History

Our Journey: From a Simple Question to a Global Movement

Our journey at Academia Fructus Press began with a fundamental question that challenged conventional wisdom—a question that many scholars have whispered in corridors but few dared to voice openly: Should knowledge be free, or should it be paid for?

This dilemma has long troubled the academic community. On one hand, we believe that research, funded largely by public money, should be accessible to everyone. On the other hand, we recognize that quality publishing requires resources—editors, copyeditors, typesetters, platform maintenance, and long‑term digital preservation. Traditional publishing models seemed to force a false choice: either burden the authors (through high article processing charges, or APCs) or restrict the readers (through expensive subscriptions that even wealthy universities struggle to afford).

But what if the premise itself was wrong? What if the true choice is not “author pays” versus “reader pays,” but rather “excessive profit” versus “sustainable service”? That is the question we set out to answer.

The Birth of a New Idea (Early 2025)

At the beginning of the year 2025, inspired by the rapid growth of open academic infrastructures and a profound belief in the dignity of knowledge creators, our founders set out to create a new kind of academic publishing model: low‑cost, transparent, open access.

We did not seek to reject all existing models but to transcend them. We studied the successes and failures of both subscription and open access publishers. We learned from the predatory journals that exploit young researchers, and from the prestigious legacy publishers that charge libraries millions of dollars annually while paying editors and reviewers little or nothing.

The rise of platforms like OJS (Open Journal Systems), ORCID, Figshare, and various preprint servers demonstrated that technology could drastically reduce the cost of publishing while simultaneously increasing transparency, speed, and accessibility. Why should typesetting cost hundreds of dollars per paper when automated tools can do it for pennies? Why should manuscript tracking require expensive proprietary software when open source alternatives exist? These insights opened a path toward a more equitable and sustainable system—a system where the only “profit” is the advancement of science itself.

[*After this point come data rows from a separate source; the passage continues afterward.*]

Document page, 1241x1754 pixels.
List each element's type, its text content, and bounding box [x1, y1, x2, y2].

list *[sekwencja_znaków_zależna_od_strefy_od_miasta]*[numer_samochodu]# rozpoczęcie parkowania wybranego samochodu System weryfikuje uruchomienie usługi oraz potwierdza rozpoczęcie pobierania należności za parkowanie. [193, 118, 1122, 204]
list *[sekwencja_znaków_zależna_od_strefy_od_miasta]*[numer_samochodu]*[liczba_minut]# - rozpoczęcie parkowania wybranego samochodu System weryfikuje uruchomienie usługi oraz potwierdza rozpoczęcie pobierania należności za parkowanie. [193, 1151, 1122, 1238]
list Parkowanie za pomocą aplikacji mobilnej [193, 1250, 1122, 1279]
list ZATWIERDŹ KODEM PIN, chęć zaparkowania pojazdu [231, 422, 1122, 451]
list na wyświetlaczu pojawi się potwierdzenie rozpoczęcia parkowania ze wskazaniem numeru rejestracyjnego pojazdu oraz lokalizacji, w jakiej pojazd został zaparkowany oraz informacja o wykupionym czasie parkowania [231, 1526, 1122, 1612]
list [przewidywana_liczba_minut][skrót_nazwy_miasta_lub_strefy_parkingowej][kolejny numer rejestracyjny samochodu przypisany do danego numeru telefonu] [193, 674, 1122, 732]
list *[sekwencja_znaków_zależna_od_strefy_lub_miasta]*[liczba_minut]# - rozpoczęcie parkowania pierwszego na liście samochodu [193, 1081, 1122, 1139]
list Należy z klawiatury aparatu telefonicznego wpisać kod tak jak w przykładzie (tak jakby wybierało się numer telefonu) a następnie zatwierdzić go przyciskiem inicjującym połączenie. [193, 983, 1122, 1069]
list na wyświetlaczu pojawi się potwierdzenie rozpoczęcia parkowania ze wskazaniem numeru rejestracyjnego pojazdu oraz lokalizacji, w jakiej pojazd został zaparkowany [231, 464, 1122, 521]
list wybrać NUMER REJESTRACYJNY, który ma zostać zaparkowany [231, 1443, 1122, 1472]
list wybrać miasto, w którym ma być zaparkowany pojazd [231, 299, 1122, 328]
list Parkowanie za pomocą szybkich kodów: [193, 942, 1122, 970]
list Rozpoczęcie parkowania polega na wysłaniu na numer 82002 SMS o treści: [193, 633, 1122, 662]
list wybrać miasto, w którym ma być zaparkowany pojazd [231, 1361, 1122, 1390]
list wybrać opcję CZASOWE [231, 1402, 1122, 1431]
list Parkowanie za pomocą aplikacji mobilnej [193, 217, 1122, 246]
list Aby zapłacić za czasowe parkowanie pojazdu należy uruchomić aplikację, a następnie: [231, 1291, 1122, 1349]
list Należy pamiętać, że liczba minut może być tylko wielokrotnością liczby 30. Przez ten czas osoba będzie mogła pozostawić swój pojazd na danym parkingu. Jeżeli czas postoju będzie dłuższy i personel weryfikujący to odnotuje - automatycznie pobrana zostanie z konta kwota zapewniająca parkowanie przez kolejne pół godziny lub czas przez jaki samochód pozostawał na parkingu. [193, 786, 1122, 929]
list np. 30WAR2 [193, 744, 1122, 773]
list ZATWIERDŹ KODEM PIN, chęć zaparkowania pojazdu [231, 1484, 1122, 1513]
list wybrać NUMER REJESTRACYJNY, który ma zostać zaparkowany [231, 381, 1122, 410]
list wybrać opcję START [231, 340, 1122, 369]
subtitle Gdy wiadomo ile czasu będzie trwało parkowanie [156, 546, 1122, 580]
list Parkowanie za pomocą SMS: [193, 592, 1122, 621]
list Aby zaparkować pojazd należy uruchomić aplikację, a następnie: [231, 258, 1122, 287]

Our Dual Mission: Respect for Creators, Access for All

From the very outset, we committed ourselves to a dual mission that might seem contradictory to those accustomed to the old binary thinking: to ensure that scholars receive fair recognition for their intellectual contributions, while also guaranteeing that knowledge remains a common heritage accessible to everyone, everywhere, without financial or institutional barriers.

This balanced approach was not without its skeptics. Some argued that “recognition” is enough—that scholars are already rewarded by promotions, grants, and prestige. Others insisted that any form of access fee is unjust, and that publishing should be entirely free. We listened carefully to both sides, and we respectfully disagreed with their extremes.

Why? Because we have seen, firsthand, what happens when one side of the equation is ignored. If we value only access, we risk devaluing the labor that produces knowledge. If we value only creator rewards, we risk recreating the same elite, paywalled system that excludes half the world’s researchers. The solution is not to choose one, but to balance both.

So, by collaborating with researchers, librarians, open science advocates, and even a few brave university administrators, we developed a diversified framework that supports:
– Low‑cost APC options for those who have funding (with transparent, non‑discriminatory pricing),
– Institutional partnerships that allow universities to support publishing on behalf of their researchers without individual payments,
– Community‑funded publishing initiatives where multiple institutions or donors pool resources to cover the cost of a journal or a set of papers.

This is not a one‑size‑fits‑all model. It is a flexible, inclusive ecosystem that adapts to the reality of global research—from a well‑funded lab in Heidelberg to a solo researcher in Nairobi.

Looking Ahead

We are proud of how far we have come, but we are even more excited about the future. With every published paper, every new partner, every constructive review, and every piece of feedback from our readers, we are helping to redefine what scholarly communication can be—not as a closed guild, but as an open, lively, and fair conversation.

The road ahead is long. The incumbents are powerful. But the momentum of open science is unstoppable, and we are honoured to be part of its leading edge.

This is our past. And our future will be written together with you.